- The Washington Times - Monday, December 9, 2002

JERUSALEM With the dispatch of Mossad agents to Kenya the site of two attacks claimed yesterday by a senior al Qaeda leader Israel's famed intelligence service has for the first time entered the international war against Islamic terror.
The move follows clear signs that militants who for years have attacked U.S. targets including the World Trade Center and the Pentagon have turned their "global jihad" against Israel. Osama bin Laden's al Qaeda network claimed responsibility yesterday for the Nov. 28 attacks on a hotel and an airliner in Kenya that killed 16 persons and promised more attacks on both Israel and the United States.

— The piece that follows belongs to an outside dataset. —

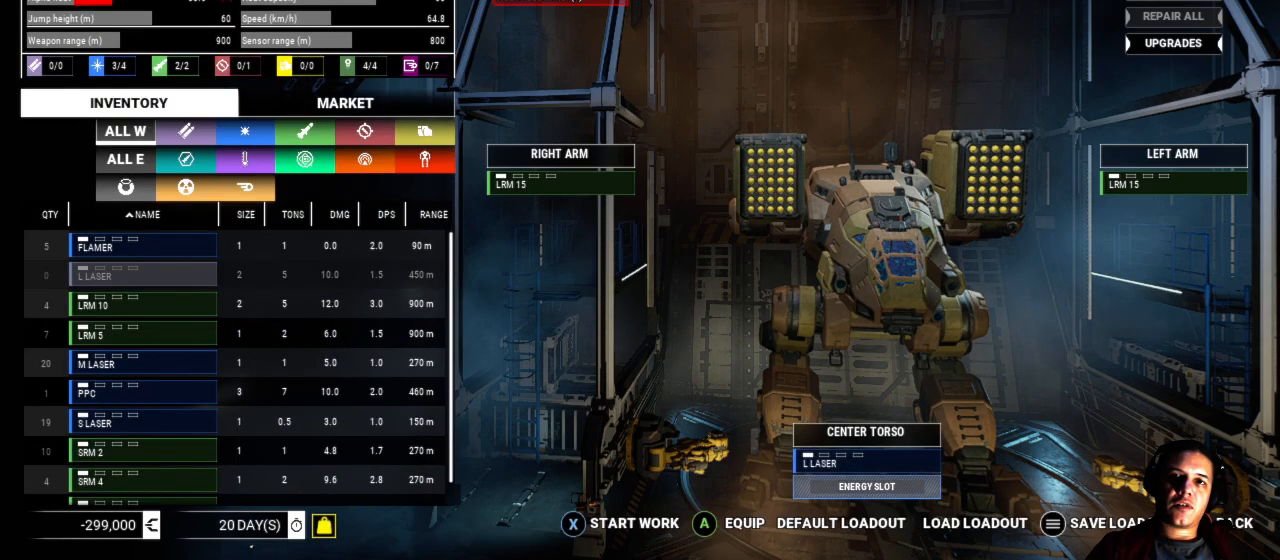
{"buttons": [], "left_stick": "center", "right_stick": "center", "events": [[83, "A", "down"], [233, "A", "up"]]}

The United States has until now differentiated the Israeli struggle against Palestinian terrorism from its own war on terror for fear of alienating Muslim governments whose help it needs against al Qaeda.

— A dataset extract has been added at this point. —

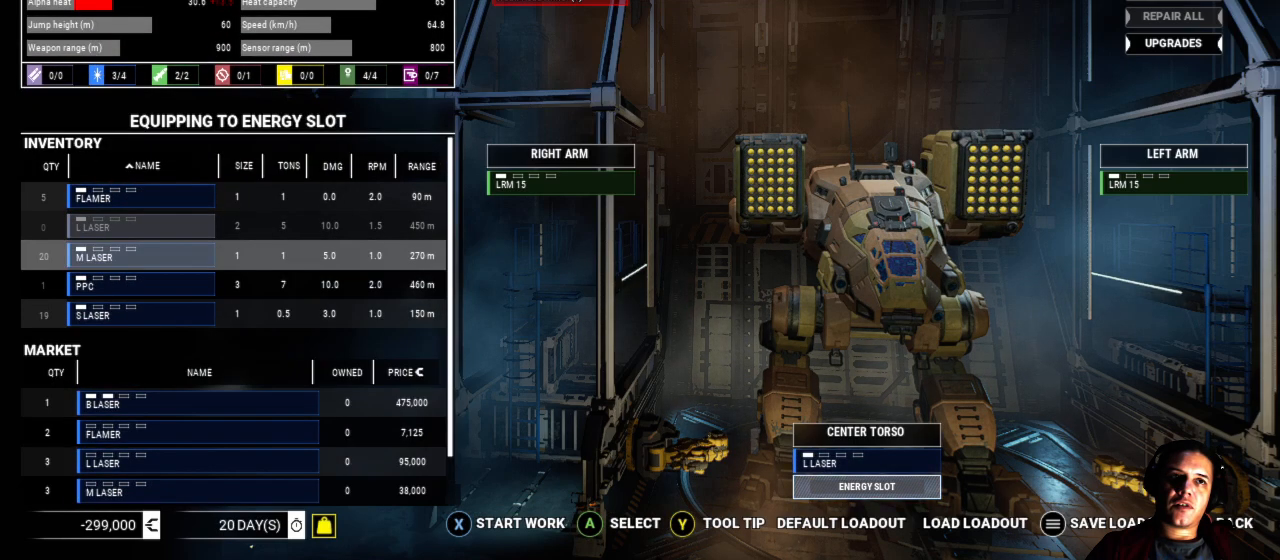
{"buttons": [], "left_stick": "center", "right_stick": "center", "events": []}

But the Israeli intelligence agency believes it has a significant role to play on the basis of its lengthy experience with the Arab world and the lethal struggle it has waged in the shadows for decades against Palestinian terror organizations.
The new threat from al Qaeda was recorded on Saturday and broadcast yesterday on the Qatar-based Al Jazeera channel.
"I hereby confirm what has been issued by al Qaeda political office regarding our responsibility for the Mombasa attacks in Kenya," said Sulaiman Bu Ghaith, a leading al Qaeda member who has been in hiding since the United States attacked Afghanistan in October 2001.
"The Christian-Jewish alliance will not, God willing, be safe from attacks by the [Muslim warriors]. The alliance's installations and facilities everywhere will be subject to attacks," he said.
"The next phase will witness bigger and more lethal operations," he added.
Earlier yesterday, an Israeli security source told Reuters news agency that the Jewish state had received intelligence reports warning of plans by al Qaeda to attack Jews and Israelis in Prague.
The source said Israel has also received information from several foreign intelligence agencies warning of al Qaeda plans to target Israelis overseas.
While new to the war against al Qaeda, Mossad has long experience in fighting terrorists.
Following the massacre of 11 Israeli athletes at the 1972 Olympics in Munich, Prime Minister Golda Meir ordered the service to track down and kill all those involved in the attack, including the planners. The decision was motivated not just by a desire for vengeance but to create deterrence.
Within 10 months of the massacre, at least nine Palestinians associated by Israel with terrorism died violent deaths, mostly in Europe some by bombs, others by shooting. Most were believed to have been connected specifically with the Munich massacre.
The manhunt continued for years and claimed at least one innocent victim a Moroccan waiter gunned down in Lillehammer, Norway, in 1973 after being mistakenly identified as one of the key figures behind the massacre, Ali Hassan Salameh. Six years later, the real Salameh was blown up by a car bomb in Beirut.
It was the Mossad that tracked down Gestapo officer Adolph Eichmann, who symbolized more than any other Nazi survivor the murder of 6 million Jews in the Holocaust. Eichmann, who had taken on a new identity, was seized on a Buenos Aires street in 1960 and abducted to Israel where he was tried and hanged, the only person ever to be sentenced to death by a court in Israel.
The Mossad played a critical role in the Yom Kippur War when, on the eve of the holiday in 1973 its leader, Zvi Zamir, flew to a European capital to meet his most important agent in the Arab world, a non-Israeli. The agent reported that Egypt and Syria planned to launch a surprise attack against Israel the next day.
Although the warning reached Jerusalem only half a day before the war started, it permitted Israel to begin mobilization of reserves and to adjust its mind-set before the Arab armies struck. The war was one of the most traumatic episodes in Israel's history, but without the Mossad warning it could have been far worse.
The Mossad's mandate does not include the Palestinian territories, where undercover work is carried out by the Shin Bet, or Security Agency. In recent years, the Shin Bet has dealt with the intifada while the Mossad has kept a relatively low profile, often playing a quasi-diplomatic role, particularly in countries with which Israel has no official relations.
But under Gen. Meir Dagan, who took charge of the service last month, it had been expected even before the Kenya attacks to undertake a more activist role. Gen. Dagan has been involved in anti-terror activities for decades, much of the time in the field.
The organization appeared to have missed a beat when it failed to issue a warning against travel to Kenya before last week's attack.
Intelligence officers said the information in hand was "too general," but one official suggested a wish not to offend Kenya, with which Israel has important economic and security links. The Mossad is not expected to cling to such diplomatic niceties in the battle shaping up.